QUOTED PASSAGE
------------
[h5py] 34/455: HL tweaks for new API; remove h5t silliness

Thu Jul 2 18:19:14 UTC 2015

This is an automated email from the git hooks/post-receive script.

ghisvail-guest pushed a commit to annotated tag 1.3.0
in repository h5py.

commit 061e2819cb65818fcc6118bb11606df1b474cafe
Author: andrewcollette <andrew.collette at gmail.com>
Date:   Mon May 26 23:31:22 2008 +0000

    HL tweaks for new API; remove h5t silliness
---
 h5py/h5d.pyx      |   8 +++--
 h5py/h5t.pyx      |  68 ++++++++++++++++++-----------------
 h5py/highlevel.py | 105 +++++++++++++++++++++++++-----------------------------
 h5py/proxy.py     |  29 +++++++++------
 4 files changed, 107 insertions(+), 103 deletions(-)

diff --git a/h5py/h5d.pyx b/h5py/h5d.pyx
index 68b69a1..dbdeb0b 100644
--- a/h5py/h5d.pyx
+++ b/h5py/h5d.pyx
@@ -375,11 +375,13 @@ def py_create(hid_t parent_id, char* name, object data=None, object dtype=None,
 
 def py_read_slab(hid_t ds_id, object start, object count, 
                  object stride=None, **kwds):
-    """ (INT ds_id, TUPLE start, TUPLE count, TUPLE stride=None,
-            STRING byteorder=None, TUPLE compound_names=None, 
-            TUPLE complex_names=None)
+    """ (INT ds_id, TUPLE start, TUPLE count, TUPLE stride=None, **kwds)
------------
PROBLEMS AND TASKS
A) Decide whether each statement agrees with the commit email, answering yes or no and quoting the words that decide it: (i) the commit changed four files; (ii) ghisvail-guest is the author of the commit; (iii) the commit was pushed to annotated tag 1.3.0.
B) According to the commit email, on what date and at what time was the commit authored?
C) List every file path that the commit email shows as changed by the commit.
The entries that come next are separate material with no connection to the commit email.

(Dataset items)
------------
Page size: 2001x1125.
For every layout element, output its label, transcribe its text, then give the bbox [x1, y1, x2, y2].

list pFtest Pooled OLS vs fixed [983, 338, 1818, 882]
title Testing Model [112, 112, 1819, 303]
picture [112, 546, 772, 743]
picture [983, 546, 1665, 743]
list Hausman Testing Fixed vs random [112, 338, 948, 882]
------------
TASK RESPONSES
A)
(i) Yes: "4 files changed, 107 insertions(+), 103 deletions(-)"
(ii) No: "Author: andrewcollette <andrew.collette at gmail.com>"
(iii) Yes: "ghisvail-guest pushed a commit to annotated tag 1.3.0"

B) Mon May 26 23:31:22 2008 +0000

C)
h5py/h5d.pyx
h5py/h5t.pyx
h5py/highlevel.py
h5py/proxy.py